正文部分:
-----

明代言官主要由都察院御史和六科给事中组成,以执掌言路、司职监察为职责,是明代反腐监察的主要力量。为了王朝的长治久安,明代赋予言官广泛而重要的职权,诸如规谏皇帝、弹劾百官、按察地方等。大凡从中央到地方的各级衙门、从皇帝到百官、从国家大事到社会生活,都在言官的监察和言事范围之内,使明代的历史深深地打上了言官的烙印。
言官反腐监察的制度设计:选任精粹,激励有方,考核严格
明代言官彪炳史册,跟言官建制密切相关。明代在前代基础上,建立了一套更为完整严密的监察官员选拔、激励、考核制度,为明代反腐监察的正常运转提供了组织和制度上的保证。
一是精选言官,保证素质。明朝末年,农民军攻破北京城后,刑科给事中翁元益投降农民军,想干老本行,但因脸在夜间被农民军打肿,负责招聘的宋企郊嫌其貌丑难看,改他做四川县令。言官是官僚的形象代表,农民军考选言官时重视体貌,反映了明代选择言官时众多条件中的一个方面。言官作为“治官之官”,其选任标准和条件自然有别于一般官吏。《明史·选举志》载:“考选之例,优者授给事中,次者御史,又次者以部曹用。”可见,明代言官必须是最优秀的官员。明代在言官的政治素养、德行品格、学识经验、体貌年龄等方面,有明确严格的标准和要求,入选言官者必须 “身、言、书、判”都具备,即必须兼具伦理道德修养,治国安民的政治才识,渊博的文化知识,善辩的口才,仕途经历和实践经验,以及年富力强、体貌端厚等条件。从实际情况看,明代90%以上的言官为进士出身,而明中后期士人考取进士的比例只有4%左右,可见这支队伍的精粹。

-----

[已标定的多视角图像组]
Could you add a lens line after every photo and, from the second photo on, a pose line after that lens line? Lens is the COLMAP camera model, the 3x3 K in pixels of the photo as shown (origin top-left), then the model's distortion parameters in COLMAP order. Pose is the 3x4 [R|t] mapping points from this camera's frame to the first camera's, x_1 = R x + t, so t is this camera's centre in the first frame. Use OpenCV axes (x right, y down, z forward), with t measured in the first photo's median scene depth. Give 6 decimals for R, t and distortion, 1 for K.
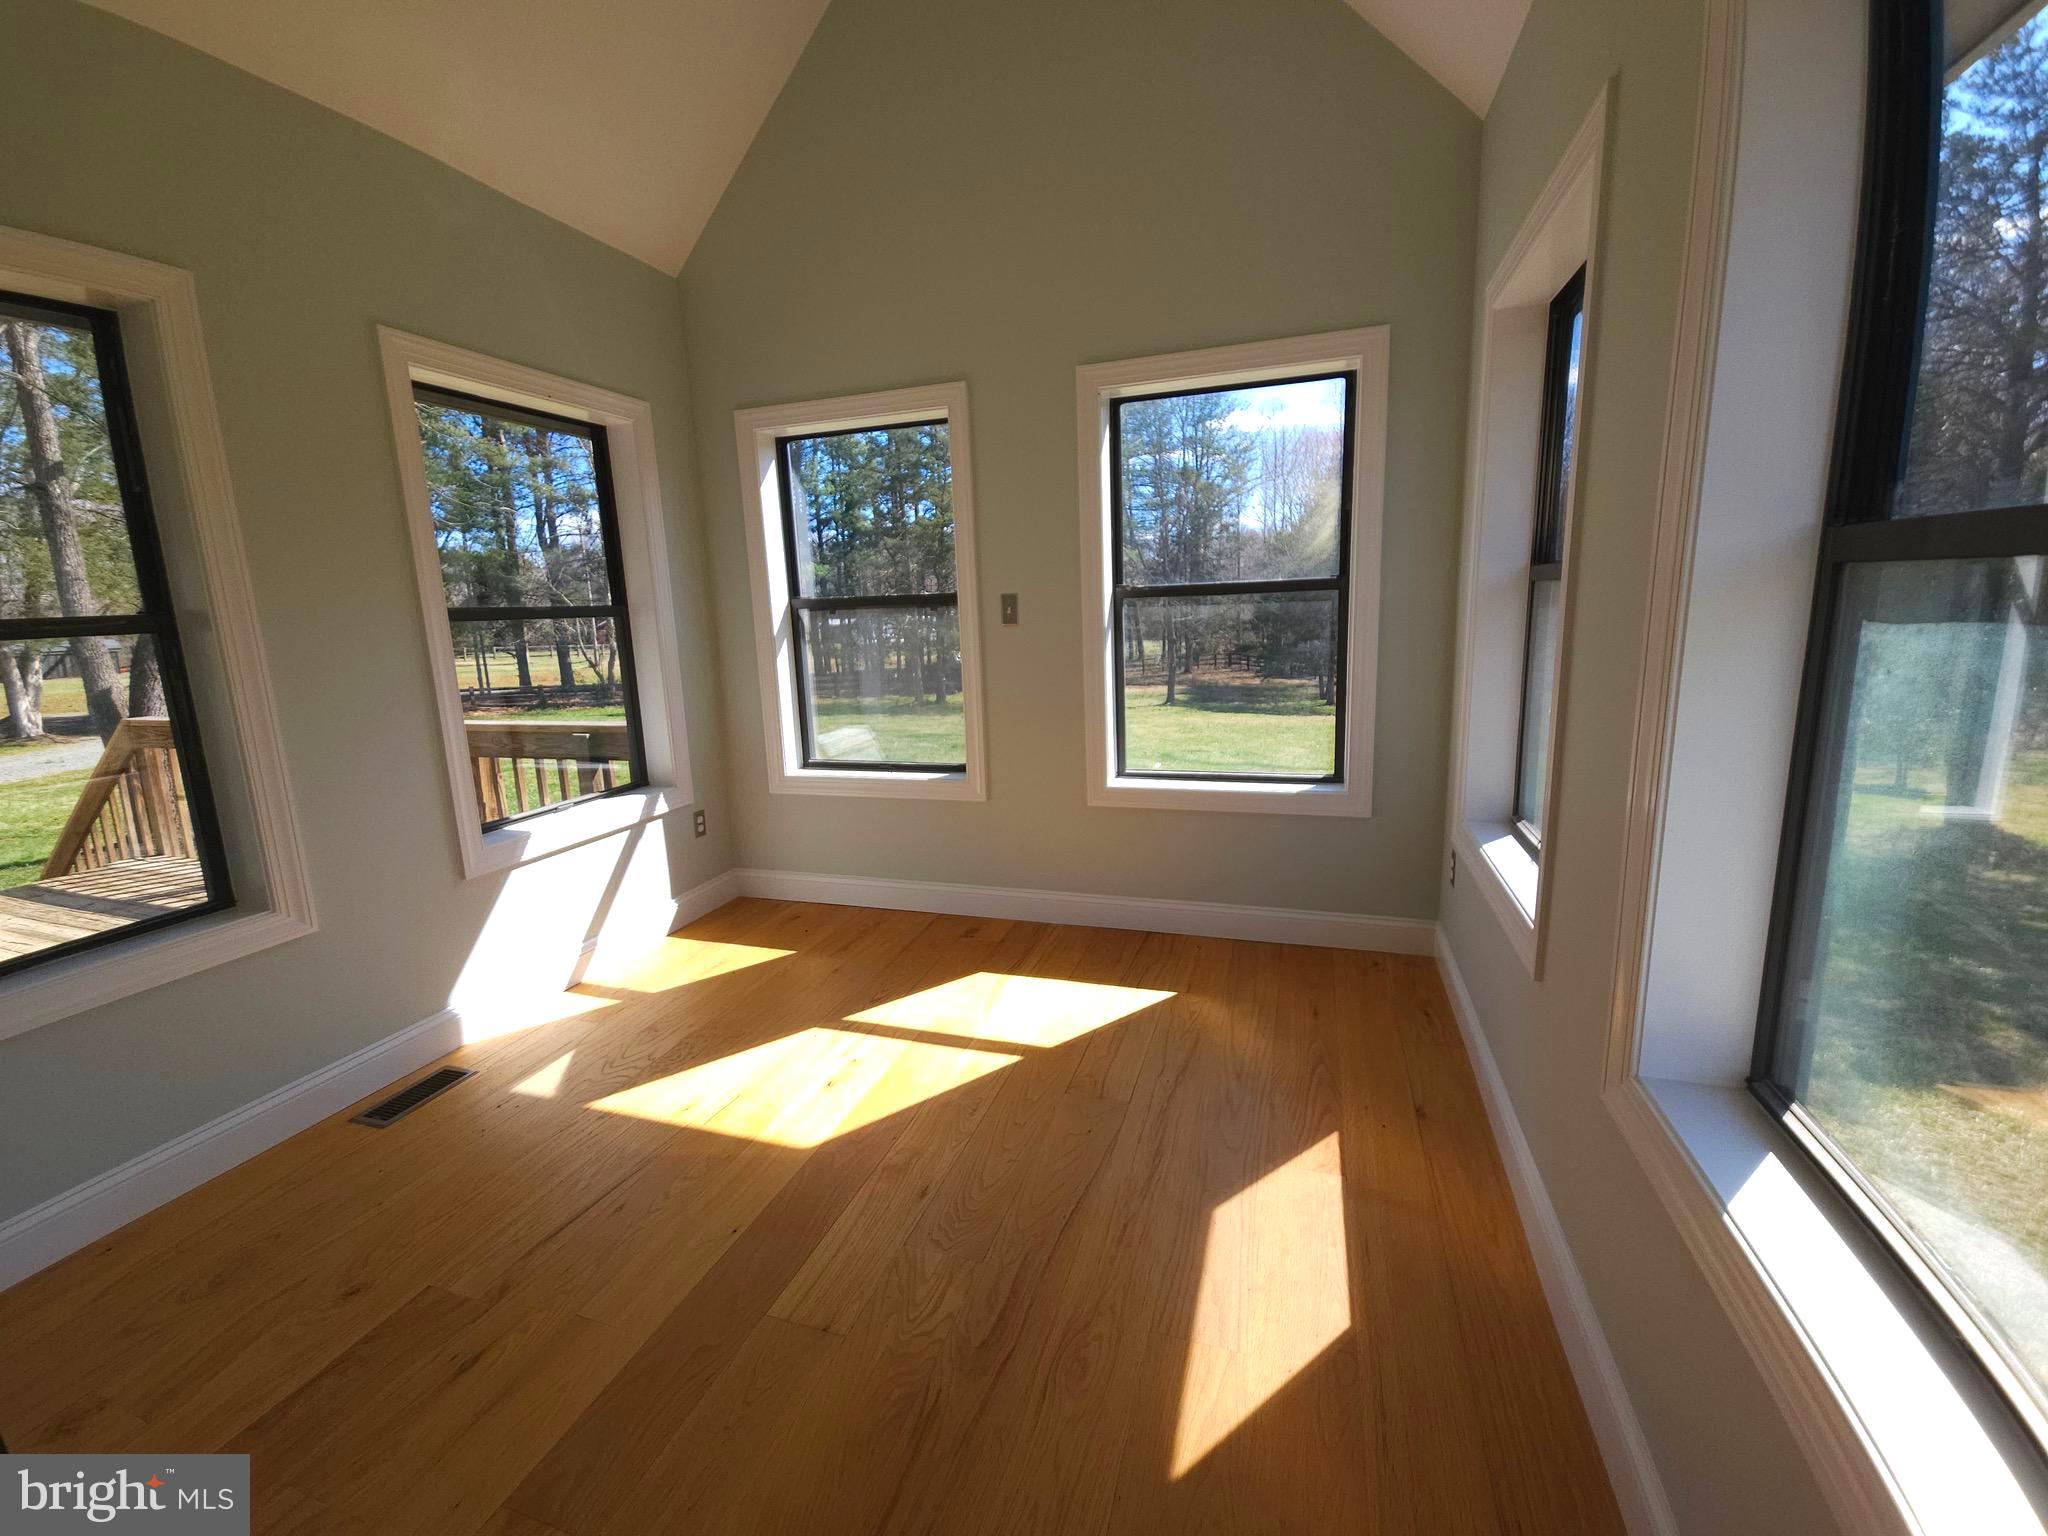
lens RADIAL K [[840.2, 0, 1024.6], [0, 840.2, 764.6], [0, 0, 1]] dist [0.016268, -0.008947]
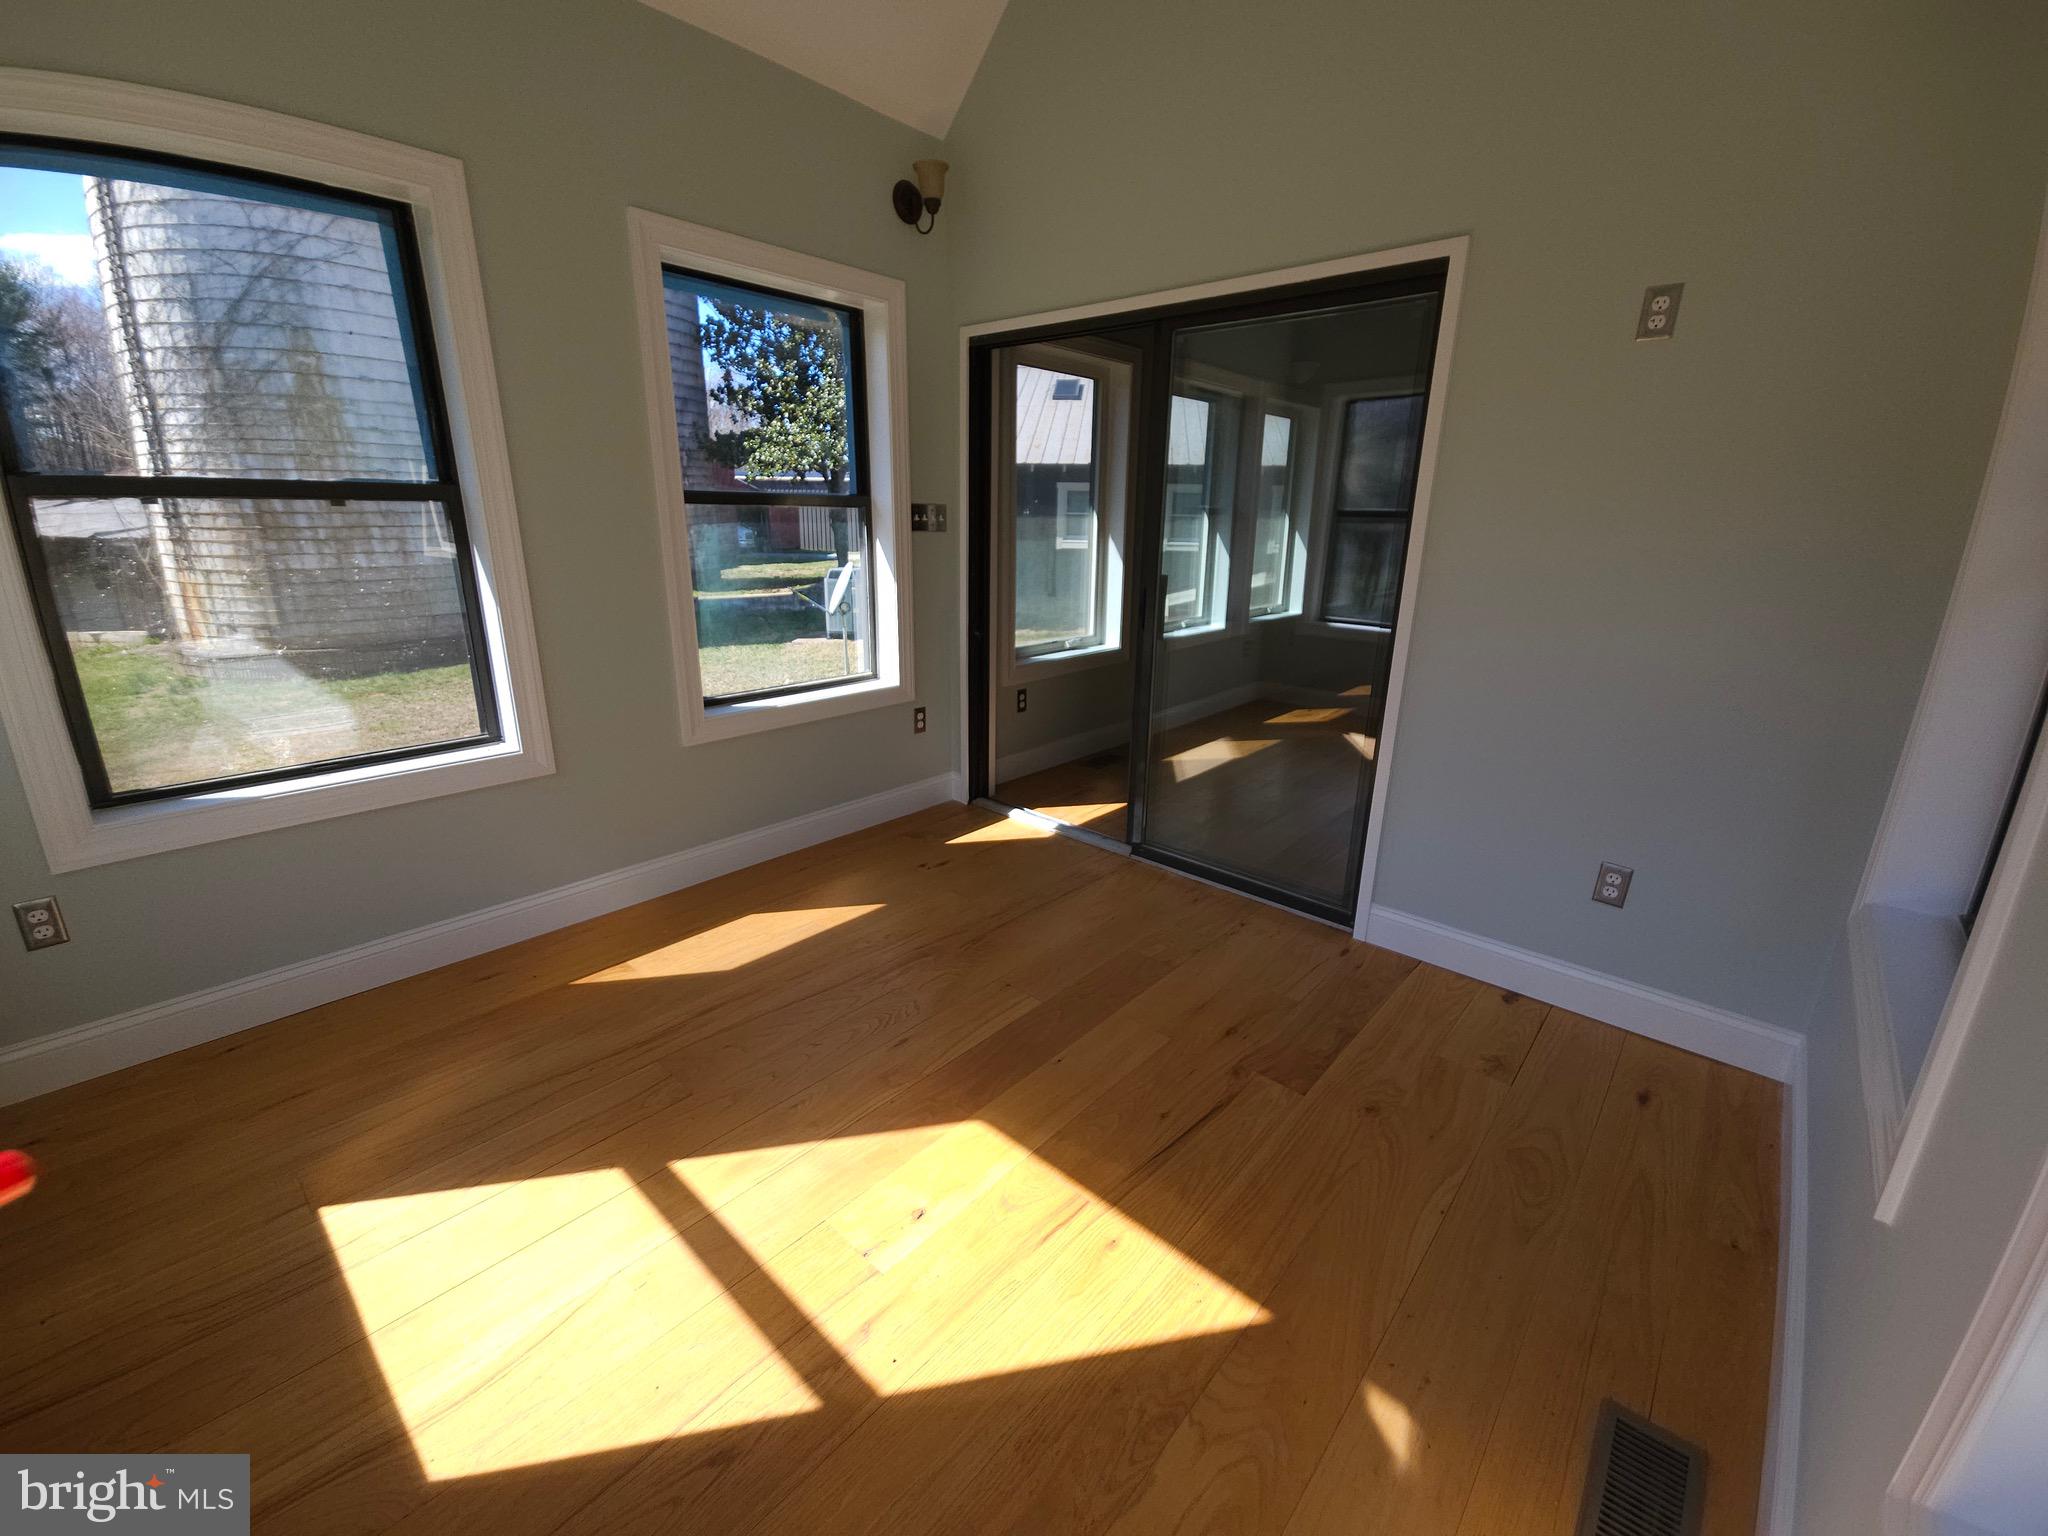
lens RADIAL K [[840.2, 0, 1027.1], [0, 840.2, 768.5], [0, 0, 1]] dist [0.016268, -0.008947]
pose [[-0.922049, -0.083262, 0.378013, -0.491967], [0.098636, 0.893810, 0.437464, -0.217775], [-0.374296, 0.440648, -0.815924, 1.239948]]
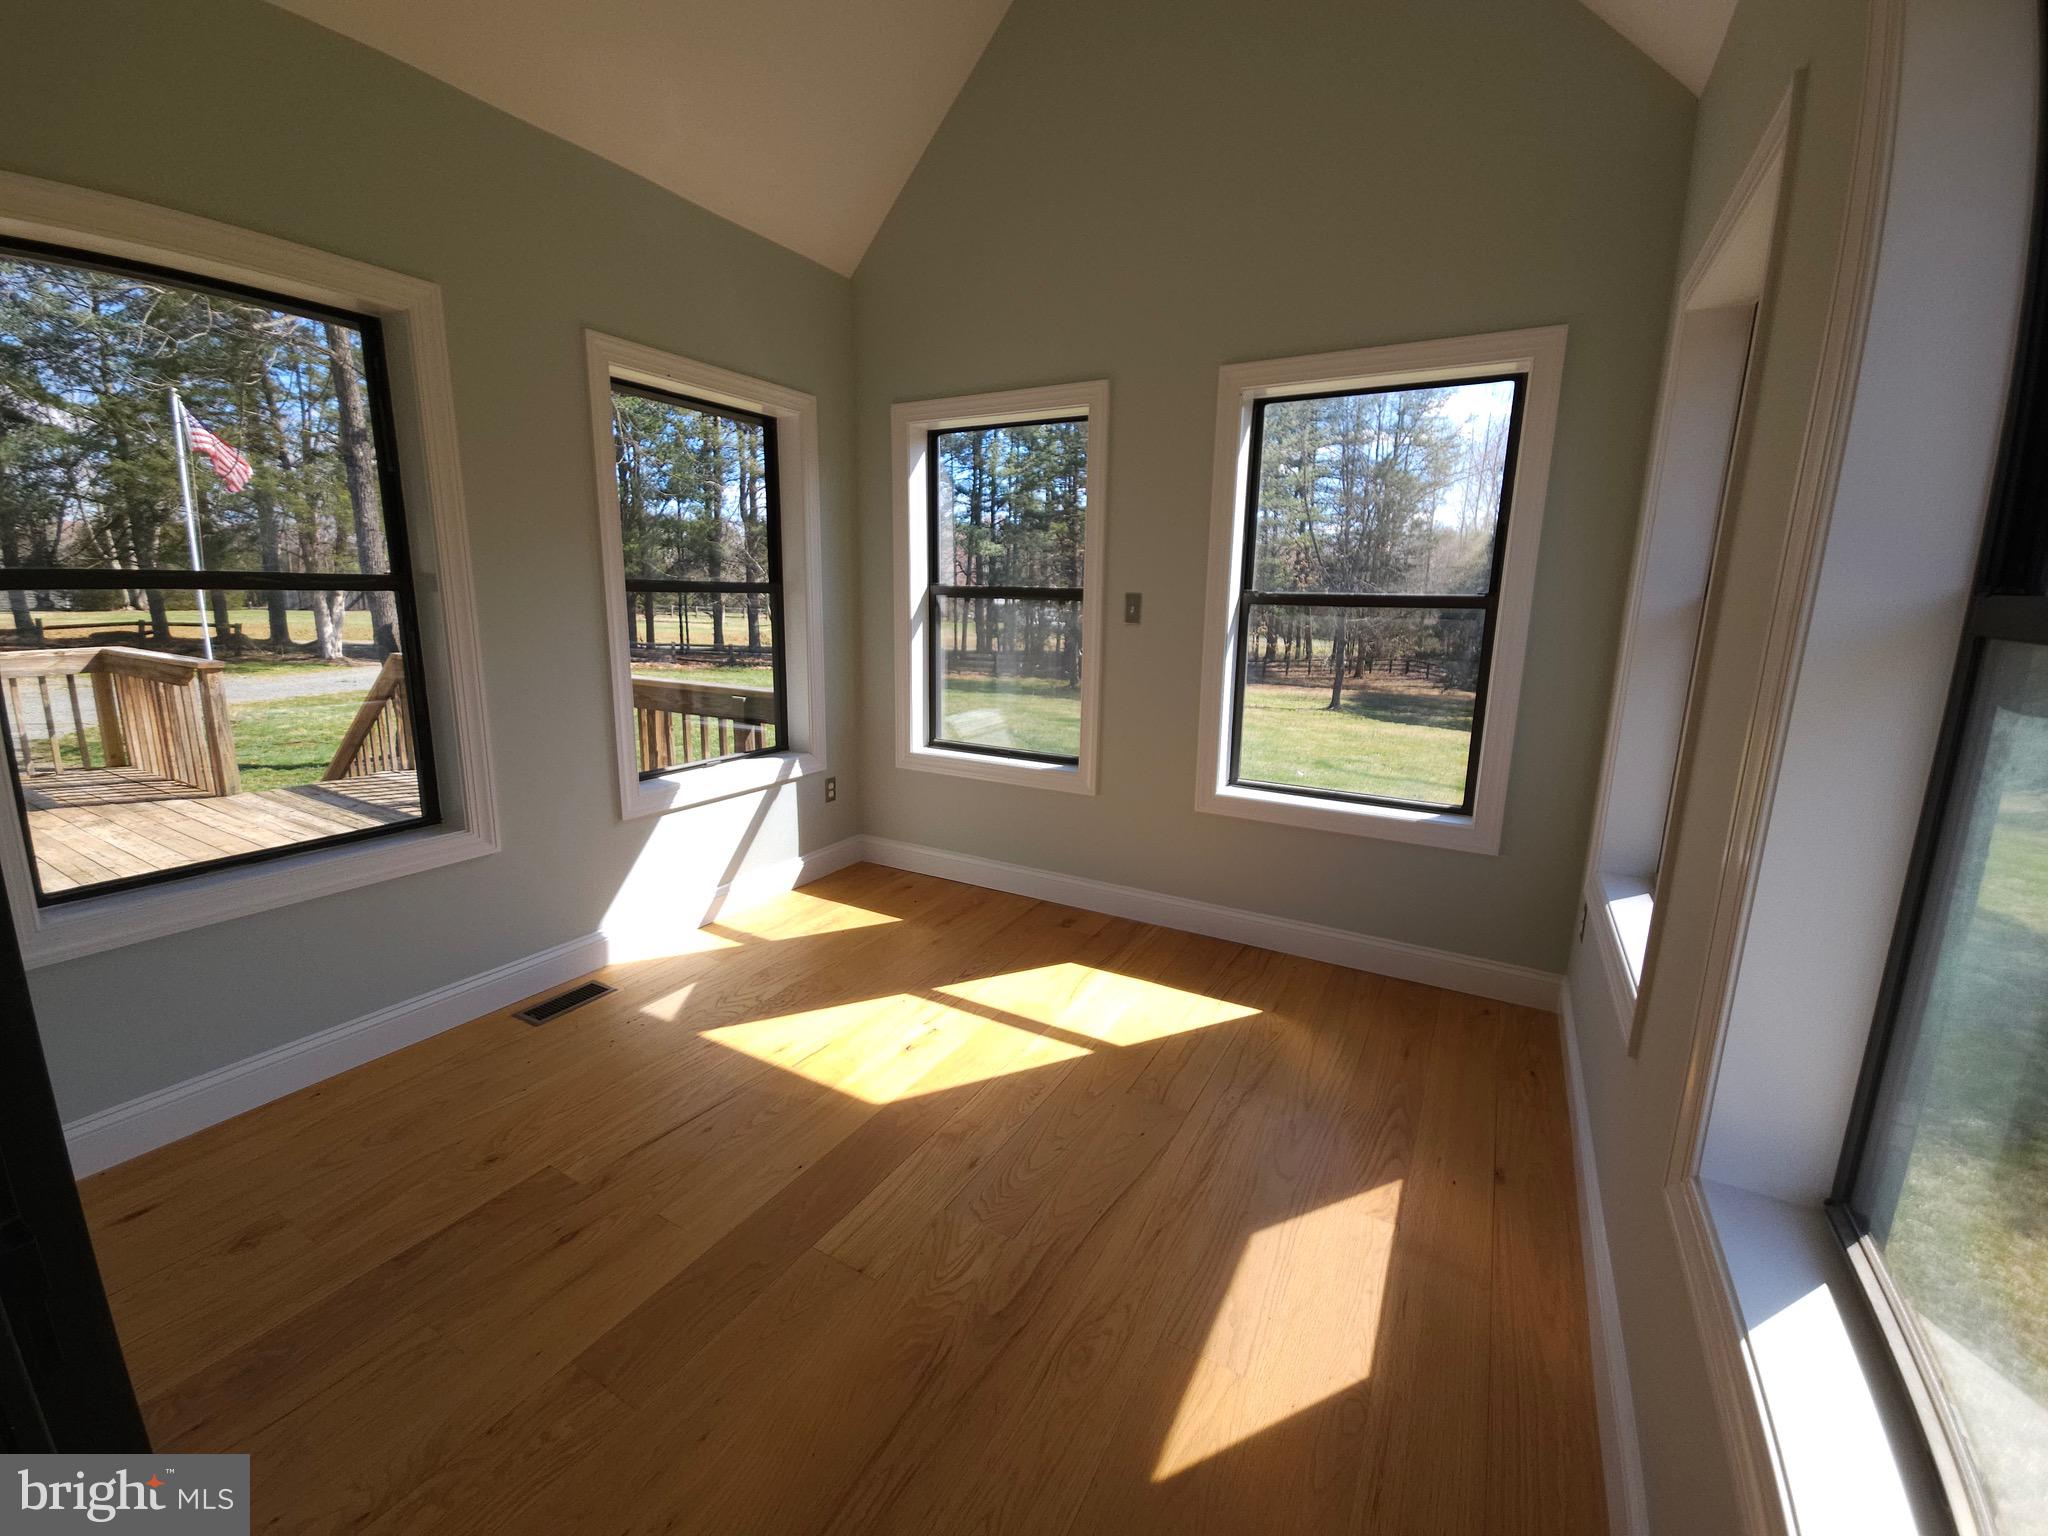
lens RADIAL K [[840.2, 0, 1021.5], [0, 840.2, 765.0], [0, 0, 1]] dist [0.016268, -0.008947]
pose [[0.979087, 0.093450, -0.180708, 0.060841], [-0.090284, 0.995585, 0.025684, -0.015175], [0.182310, -0.008832, 0.983201, -0.014250]]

-----

练习题目:
A) 按照讲明代言官的这篇文章,明代言官主要由哪两类官员组成?
B) 把讲明代言官的这篇文章里以"一是精选言官,保证素质"开头的那一段改写得简短些,主要事实要保留。
C) 从讲明代言官的这篇文章最后一句之后接着往下续写。

参考答案:
A) 都察院御史和六科给事中。

B) 明代选言官很看重素质。明末刑科给事中翁元益投降农民军后想接着当言官,却因为脸在夜里被打肿、相貌难看,被负责招聘的宋企郊改派去做四川县令,可见选言官也看体貌。《明史·选举志》记载,考选中最好的授给事中,其次授御史,再次到部曹任用,说明言官必须是最优秀的官员。入选的人要"身、言、书、判"都具备,也就是品德修养、治国才识、渊博学识、善辩口才、仕途经验,再加上年富力强、体貌端厚。实际上,明代九成以上的言官是进士出身,而明中后期士人考中进士的比例只有4%左右。

C)
二是激励奋发,委寄甚重。弘治元年,孝宗召马文升为左都御史,并在陛见时赐大红织金衣一袭。这种恩遇令马文升感奋不已,从此更加勤奋自励,知无不言,为弘治中兴作出了很大贡献。为激励言官恪尽职守,明代在政治地位上给予言官特殊的待遇。首先是言官位卑权重,地位冲要。大多言官虽仅为七品官,但权势很重,不仅能够接近皇帝,参与权力核心,而且在官场礼节上,职位高的九卿对言官也不敢怠慢,显示言官政治地位的特殊性。言官在行使职权时具有独立性,不受任何部门或个人干预,直接对皇帝负责。言官以卑临尊,位卑则不敢肆,权重则少忌敢言,这种建制显示了古代君主用人驭下的技巧。
明代对言官的激励还体现在言官赏赐丰厚,升迁迅捷。言官仕途之广阔,升迁之迅捷,远非其他官吏所能比,超过七成的言官升迁时能高居四品以上,且骤贵者不少。如嘉靖年间,熊浃以给事中出为参议,进右佥都御史,随即升为副都御史、右都御史,后至太子太保、吏部尚书,从七品官升到二品,只用了几年时间。重赏之下必有勇夫,明代言官敢言,这种重赏激劝机制起了很大作用。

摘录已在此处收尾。